Word for word, restate the records from their first line through the line with "A curated list", both ends included; omit each picture.

>>>>>

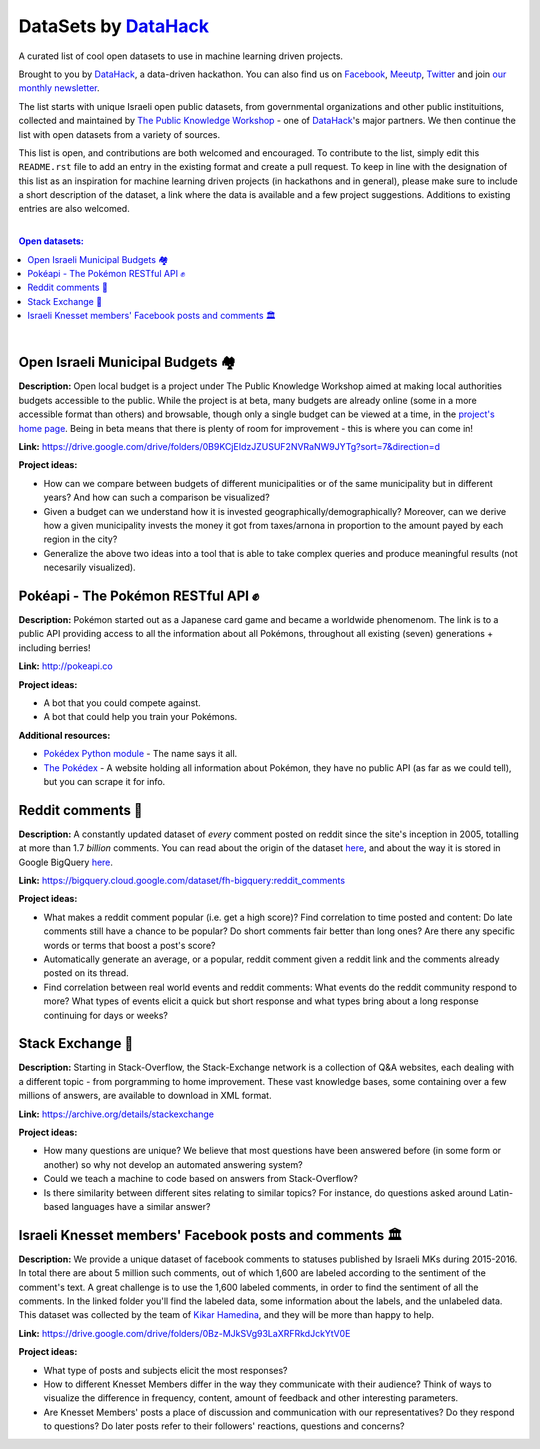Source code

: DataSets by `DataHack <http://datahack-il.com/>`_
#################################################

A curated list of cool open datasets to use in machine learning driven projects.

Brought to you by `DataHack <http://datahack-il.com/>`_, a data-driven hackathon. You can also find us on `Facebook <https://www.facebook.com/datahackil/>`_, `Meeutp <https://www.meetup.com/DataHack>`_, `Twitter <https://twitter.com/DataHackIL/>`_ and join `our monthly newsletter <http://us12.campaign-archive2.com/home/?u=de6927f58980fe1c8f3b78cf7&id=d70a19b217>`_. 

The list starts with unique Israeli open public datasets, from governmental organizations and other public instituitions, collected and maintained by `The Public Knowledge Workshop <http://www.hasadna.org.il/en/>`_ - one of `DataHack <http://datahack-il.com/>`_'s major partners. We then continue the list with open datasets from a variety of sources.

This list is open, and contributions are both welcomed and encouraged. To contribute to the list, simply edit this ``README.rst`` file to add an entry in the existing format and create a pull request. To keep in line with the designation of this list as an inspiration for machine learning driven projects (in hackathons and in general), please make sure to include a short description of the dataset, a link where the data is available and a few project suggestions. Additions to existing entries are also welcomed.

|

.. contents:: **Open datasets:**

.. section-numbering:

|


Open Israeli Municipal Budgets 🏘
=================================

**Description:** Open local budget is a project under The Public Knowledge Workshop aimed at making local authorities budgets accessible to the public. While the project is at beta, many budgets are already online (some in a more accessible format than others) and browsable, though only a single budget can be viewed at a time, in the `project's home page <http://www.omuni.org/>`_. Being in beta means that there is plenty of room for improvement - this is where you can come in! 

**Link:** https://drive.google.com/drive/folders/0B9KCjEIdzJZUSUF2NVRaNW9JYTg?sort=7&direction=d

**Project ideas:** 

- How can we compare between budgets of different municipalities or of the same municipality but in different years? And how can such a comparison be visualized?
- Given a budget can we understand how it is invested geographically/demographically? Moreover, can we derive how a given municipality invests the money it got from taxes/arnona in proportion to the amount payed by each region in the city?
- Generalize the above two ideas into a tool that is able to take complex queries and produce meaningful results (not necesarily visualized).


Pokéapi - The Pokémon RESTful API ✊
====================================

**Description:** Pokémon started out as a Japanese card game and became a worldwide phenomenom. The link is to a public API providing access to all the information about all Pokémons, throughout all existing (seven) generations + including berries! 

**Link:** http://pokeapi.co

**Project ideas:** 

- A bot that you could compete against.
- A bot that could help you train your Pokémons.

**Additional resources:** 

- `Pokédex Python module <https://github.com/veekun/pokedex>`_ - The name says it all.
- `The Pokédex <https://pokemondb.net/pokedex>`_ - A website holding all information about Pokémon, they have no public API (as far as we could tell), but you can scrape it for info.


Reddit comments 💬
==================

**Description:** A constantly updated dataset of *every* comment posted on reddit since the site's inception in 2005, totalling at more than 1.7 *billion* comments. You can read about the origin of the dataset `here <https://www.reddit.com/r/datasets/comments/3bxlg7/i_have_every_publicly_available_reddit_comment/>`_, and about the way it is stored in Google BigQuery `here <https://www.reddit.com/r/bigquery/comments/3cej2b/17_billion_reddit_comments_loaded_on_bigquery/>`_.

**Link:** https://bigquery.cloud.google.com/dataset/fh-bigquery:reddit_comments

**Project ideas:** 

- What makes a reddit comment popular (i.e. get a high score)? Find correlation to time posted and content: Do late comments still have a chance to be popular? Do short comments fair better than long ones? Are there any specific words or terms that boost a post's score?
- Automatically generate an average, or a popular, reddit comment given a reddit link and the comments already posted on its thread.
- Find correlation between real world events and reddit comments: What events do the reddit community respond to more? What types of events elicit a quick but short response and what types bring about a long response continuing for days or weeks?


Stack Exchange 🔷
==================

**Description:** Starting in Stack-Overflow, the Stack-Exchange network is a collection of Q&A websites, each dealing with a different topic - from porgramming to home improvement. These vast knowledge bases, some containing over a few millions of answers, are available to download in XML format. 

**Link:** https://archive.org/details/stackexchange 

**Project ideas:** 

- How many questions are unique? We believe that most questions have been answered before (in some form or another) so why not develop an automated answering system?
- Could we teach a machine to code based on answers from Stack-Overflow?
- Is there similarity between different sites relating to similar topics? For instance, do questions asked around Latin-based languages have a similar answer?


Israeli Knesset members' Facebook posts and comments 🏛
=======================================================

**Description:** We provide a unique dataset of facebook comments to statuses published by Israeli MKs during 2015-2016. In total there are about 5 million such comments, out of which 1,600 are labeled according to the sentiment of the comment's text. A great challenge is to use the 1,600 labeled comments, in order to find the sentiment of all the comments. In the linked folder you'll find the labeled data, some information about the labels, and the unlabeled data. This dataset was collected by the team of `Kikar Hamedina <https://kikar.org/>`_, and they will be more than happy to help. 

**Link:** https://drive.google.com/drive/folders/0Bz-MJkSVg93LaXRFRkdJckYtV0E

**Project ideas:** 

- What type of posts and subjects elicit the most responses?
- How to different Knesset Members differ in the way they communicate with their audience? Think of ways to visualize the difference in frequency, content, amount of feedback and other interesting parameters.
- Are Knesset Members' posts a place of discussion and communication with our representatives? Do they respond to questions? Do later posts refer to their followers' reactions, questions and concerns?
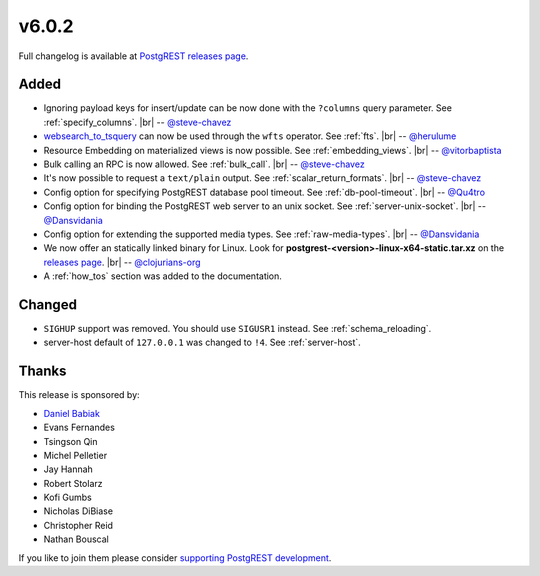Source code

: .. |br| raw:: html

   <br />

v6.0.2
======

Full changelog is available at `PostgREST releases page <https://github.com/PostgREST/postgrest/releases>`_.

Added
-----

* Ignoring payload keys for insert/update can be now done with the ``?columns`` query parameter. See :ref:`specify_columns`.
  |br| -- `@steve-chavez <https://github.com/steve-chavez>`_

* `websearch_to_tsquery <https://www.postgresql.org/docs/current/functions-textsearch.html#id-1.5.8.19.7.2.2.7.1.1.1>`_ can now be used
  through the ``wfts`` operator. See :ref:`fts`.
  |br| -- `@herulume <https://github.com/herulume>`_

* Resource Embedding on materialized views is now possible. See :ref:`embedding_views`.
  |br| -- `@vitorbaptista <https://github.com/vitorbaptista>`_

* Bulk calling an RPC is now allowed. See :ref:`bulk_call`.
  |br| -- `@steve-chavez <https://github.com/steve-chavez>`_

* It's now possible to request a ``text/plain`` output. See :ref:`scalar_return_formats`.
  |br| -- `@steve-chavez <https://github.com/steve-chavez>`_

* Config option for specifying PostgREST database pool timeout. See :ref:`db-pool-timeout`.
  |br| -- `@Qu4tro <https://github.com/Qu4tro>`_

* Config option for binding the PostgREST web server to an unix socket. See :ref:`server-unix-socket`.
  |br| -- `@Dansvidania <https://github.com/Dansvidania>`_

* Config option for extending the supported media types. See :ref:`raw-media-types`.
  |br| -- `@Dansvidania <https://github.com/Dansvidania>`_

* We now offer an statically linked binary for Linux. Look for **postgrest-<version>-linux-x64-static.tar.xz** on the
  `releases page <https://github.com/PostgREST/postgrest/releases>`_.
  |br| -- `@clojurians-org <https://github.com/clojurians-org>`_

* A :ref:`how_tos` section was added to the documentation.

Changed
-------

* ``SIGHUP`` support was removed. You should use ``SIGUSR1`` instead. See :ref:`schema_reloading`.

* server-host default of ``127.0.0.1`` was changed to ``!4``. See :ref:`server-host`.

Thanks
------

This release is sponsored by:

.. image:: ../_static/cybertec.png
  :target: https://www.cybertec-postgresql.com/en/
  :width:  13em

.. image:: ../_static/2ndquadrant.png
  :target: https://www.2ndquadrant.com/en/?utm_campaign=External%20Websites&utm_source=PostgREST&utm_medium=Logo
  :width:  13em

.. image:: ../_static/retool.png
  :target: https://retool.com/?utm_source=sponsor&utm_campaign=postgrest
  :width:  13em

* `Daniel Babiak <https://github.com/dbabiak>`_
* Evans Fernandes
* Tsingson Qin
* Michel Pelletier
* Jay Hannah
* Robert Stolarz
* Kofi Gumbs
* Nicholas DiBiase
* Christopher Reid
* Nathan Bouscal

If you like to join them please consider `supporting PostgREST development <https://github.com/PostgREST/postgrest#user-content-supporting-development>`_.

<<<<<

◆ **Exercise output**:
Source code

: DataSets by `DataHack <http://datahack-il.com/>`_
#################################################

A curated list of cool open datasets to use in machine learning driven projects.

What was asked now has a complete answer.